Compute diversity statistics for a gene family. Based on Innan (Genetics 2003 163:803-810). An estimate of genetic diversity is provided for every paralog and for every pair of paralogs, provided that enough non-missing data is available (at least 2 samples are required). Note that sites with more than two alleles are always considered.

Parameters:
• align – an Align containing the sequence of all available paralog for all samples. The outgroup is ignored.

• struct_p – a Structure providing the organisation of sequences in paralogs. This structure must have a ploidy of 1 (no individual structure). Clusters, if defined, are ignored. The sequences of all individuals for a given paralog should be grouped together in that structure. There might be a different number of sequences per paralog due to missing data.

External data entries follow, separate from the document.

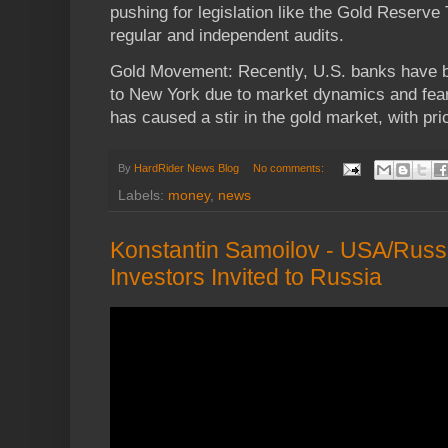
pushing for legislation like the Gold Reserv
regular and independent audits.
Gold Movement: Recently, U.S. banks have 
to New York due to market dynamics and fears 
has caused a stir in the gold market, with pri
By
HardRider News Blog
No comments:
Labels:
money
,
news
Konstantin Samoilov - USA/Russi
Investors Invited to Russia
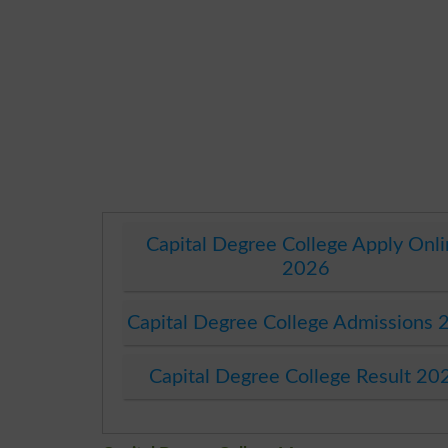
Capital Degree College Apply Onl
2026
Capital Degree College Admissions 
Capital Degree College Result 20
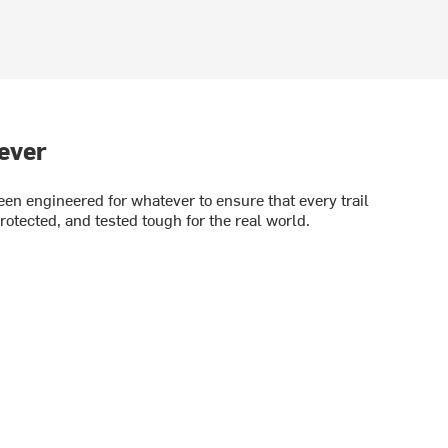
ever
en engineered for whatever to ensure that every trail
rotected, and tested tough for the real world.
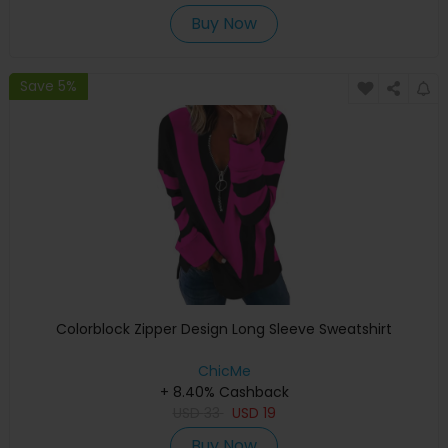
Buy Now
Save 5%
Colorblock Zipper Design Long Sleeve Sweatshirt
ChicMe
+ 8.40% Cashback
USD
33
USD
19
Buy Now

• struct_i – a Structure providing the organisation of sequences in individuals. This structure must have a ploidy of 1 (no individual structure). Clusters, if defined, are ignored. The sequences of all paralogs for a given individual should be grouped together in that structure. There might be a different number of sequences per individual due to missing data.

• max_missing – maximum proportion of missing data (if there are more missing data at a site, the site is ignored altogether).

Returns:

A new ParalogPi instance which provides methods to access the number of used sites and the diversity for each paralog/paralog pair.

class egglib.stats.ParalogPi[source]

Compute diversity statistics for a gene family. See paralog_pi() for more details. This class can be used directly (1) to analyse data with more efficiency (by reusing the same instance) or (2) to combine data from different alignments, or (3) for pass individual sites. Do first call setup().

Methods

 Pib(i, j) Between-paralog diversity for paralogs i and j. Within-paralog diversity for paralog i. num_sites([i[, j]]) Number of sites with data. Process an alignment. process_site(site) Process a site. setup(struct_p, struct_i[, max_missing]) Specify the structure in paralog and individuals.
Pib(i, j)[source]

Between-paralog diversity for paralogs i and j.

Piw(i)[source]

Within-paralog diversity for paralog i.

num_sites([i[, j]])[source]

Number of sites with data. Number of sites: with any data (without arguments), with data for paralog i (if only i specified), with data for the pair of paralogs i and j (if both specified). This counts the number of sites which have not been excluded based on the num_missing argument, and which have at least one pair of samples for the considered sample.

process_align(aln)[source]

Process an alignment. The alignment must match the structure passed to setup(). Diversity estimates are incremented (no reset).

Parameters:

aln – an Align instance.

process_site(site)[source]

Process a site. The site must match the structure passed to setup(). Diversity estimates are incremented (no reset).

Parameters:

site – a Site instance.

setup(struct_p, struct_i, max_missing=0)[source]

Specify the structure in paralog and individuals. The arguments are as as described for paralog_pi(). Only this method resets the instance.